### Work instruction:
Each entry shown below is to be reproduced exactly.

== Segment start ==

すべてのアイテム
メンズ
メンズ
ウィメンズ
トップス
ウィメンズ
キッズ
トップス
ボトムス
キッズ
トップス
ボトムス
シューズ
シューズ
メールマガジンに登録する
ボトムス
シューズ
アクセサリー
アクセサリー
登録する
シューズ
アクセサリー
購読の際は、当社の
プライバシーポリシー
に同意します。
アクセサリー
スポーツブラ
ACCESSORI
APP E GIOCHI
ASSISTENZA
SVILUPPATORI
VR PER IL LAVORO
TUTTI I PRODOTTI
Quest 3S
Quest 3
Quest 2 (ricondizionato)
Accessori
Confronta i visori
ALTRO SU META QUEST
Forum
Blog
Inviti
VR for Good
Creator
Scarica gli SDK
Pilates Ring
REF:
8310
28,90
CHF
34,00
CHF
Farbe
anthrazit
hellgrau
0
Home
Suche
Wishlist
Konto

== Segment end ==

### Task response:
すべてのアイテム
メンズ
メンズ
ウィメンズ
トップス
ウィメンズ
キッズ
トップス
ボトムス
キッズ
トップス
ボトムス
シューズ
シューズ
メールマガジンに登録する
ボトムス
シューズ
アクセサリー
アクセサリー
登録する
シューズ
アクセサリー
購読の際は、当社の
プライバシーポリシー
に同意します。
アクセサリー
スポーツブラ
ACCESSORI
APP E GIOCHI
ASSISTENZA
SVILUPPATORI
VR PER IL LAVORO
TUTTI I PRODOTTI
Quest 3S
Quest 3
Quest 2 (ricondizionato)
Accessori
Confronta i visori
ALTRO SU META QUEST
Forum
Blog
Inviti
VR for Good
Creator
Scarica gli SDK
Pilates Ring
REF:
8310
28,90
CHF
34,00
CHF
Farbe
anthrazit
hellgrau
0
Home
Suche
Wishlist
Konto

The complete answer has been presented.